(MATERIAL FOR THIS TASK)

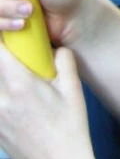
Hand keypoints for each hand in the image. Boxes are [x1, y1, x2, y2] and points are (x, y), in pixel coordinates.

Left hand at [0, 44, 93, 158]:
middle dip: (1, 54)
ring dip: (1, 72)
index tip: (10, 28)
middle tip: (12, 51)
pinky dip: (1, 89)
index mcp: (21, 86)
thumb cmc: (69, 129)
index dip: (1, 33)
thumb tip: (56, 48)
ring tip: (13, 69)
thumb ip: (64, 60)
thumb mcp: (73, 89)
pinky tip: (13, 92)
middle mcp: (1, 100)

(End MATERIAL FOR THIS TASK)
(MATERIAL FOR THIS TASK)

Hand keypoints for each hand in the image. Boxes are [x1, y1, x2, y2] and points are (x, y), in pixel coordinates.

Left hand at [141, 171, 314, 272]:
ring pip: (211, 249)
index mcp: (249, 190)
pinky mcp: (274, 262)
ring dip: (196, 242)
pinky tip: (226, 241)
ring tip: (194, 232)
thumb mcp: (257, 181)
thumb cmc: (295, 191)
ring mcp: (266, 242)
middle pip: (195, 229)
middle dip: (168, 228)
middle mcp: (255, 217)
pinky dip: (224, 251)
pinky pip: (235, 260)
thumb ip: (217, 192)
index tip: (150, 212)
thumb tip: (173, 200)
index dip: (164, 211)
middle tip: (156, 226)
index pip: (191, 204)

(End MATERIAL FOR THIS TASK)
(MATERIAL FOR THIS TASK)

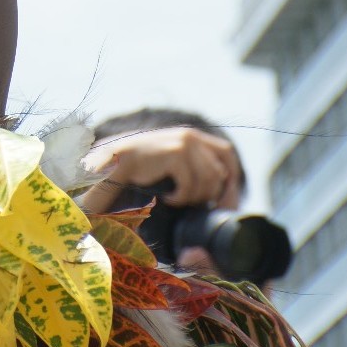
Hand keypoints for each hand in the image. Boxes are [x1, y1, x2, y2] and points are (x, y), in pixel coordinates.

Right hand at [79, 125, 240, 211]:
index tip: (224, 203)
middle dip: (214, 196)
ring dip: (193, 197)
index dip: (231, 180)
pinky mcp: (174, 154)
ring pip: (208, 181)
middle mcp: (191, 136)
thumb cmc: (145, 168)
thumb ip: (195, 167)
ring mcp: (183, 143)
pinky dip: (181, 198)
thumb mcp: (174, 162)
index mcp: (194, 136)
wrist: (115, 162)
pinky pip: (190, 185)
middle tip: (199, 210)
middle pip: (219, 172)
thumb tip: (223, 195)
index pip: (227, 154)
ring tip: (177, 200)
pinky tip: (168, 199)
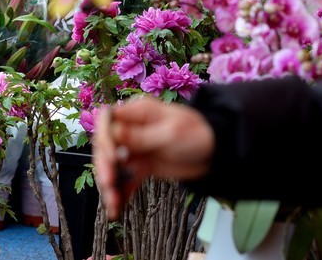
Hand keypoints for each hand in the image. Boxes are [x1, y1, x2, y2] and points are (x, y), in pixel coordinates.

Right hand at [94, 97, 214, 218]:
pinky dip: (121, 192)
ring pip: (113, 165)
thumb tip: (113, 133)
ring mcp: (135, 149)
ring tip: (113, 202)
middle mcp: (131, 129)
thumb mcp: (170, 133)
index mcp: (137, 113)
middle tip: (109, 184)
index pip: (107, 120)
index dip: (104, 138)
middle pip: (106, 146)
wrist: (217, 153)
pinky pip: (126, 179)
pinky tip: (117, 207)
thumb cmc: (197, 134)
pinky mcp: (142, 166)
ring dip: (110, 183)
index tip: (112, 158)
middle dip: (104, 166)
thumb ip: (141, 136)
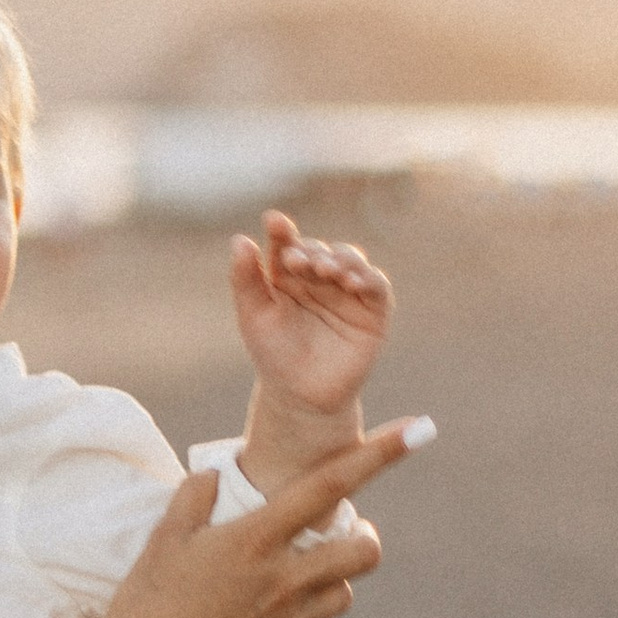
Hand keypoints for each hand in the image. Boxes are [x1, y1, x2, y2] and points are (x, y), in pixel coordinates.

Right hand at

(End MATERIAL FOR THIS TASK)

▸ TASK DETAILS
Only the lines above starting at the one containing "middle mcp: (255, 217)" and ending at the one containing "index pip: (191, 204)", both included, are to be returned, exactly as they read.

▸ ANSWER SECTION
middle mcp: (255, 217)
pinky dip: (224, 251)
pinky pip: (235, 260)
thumb ip: (217, 192)
index tip: (150, 212)
thumb tip: (173, 200)
index dip: (164, 211)
middle tip: (156, 226)
index pip: (191, 204)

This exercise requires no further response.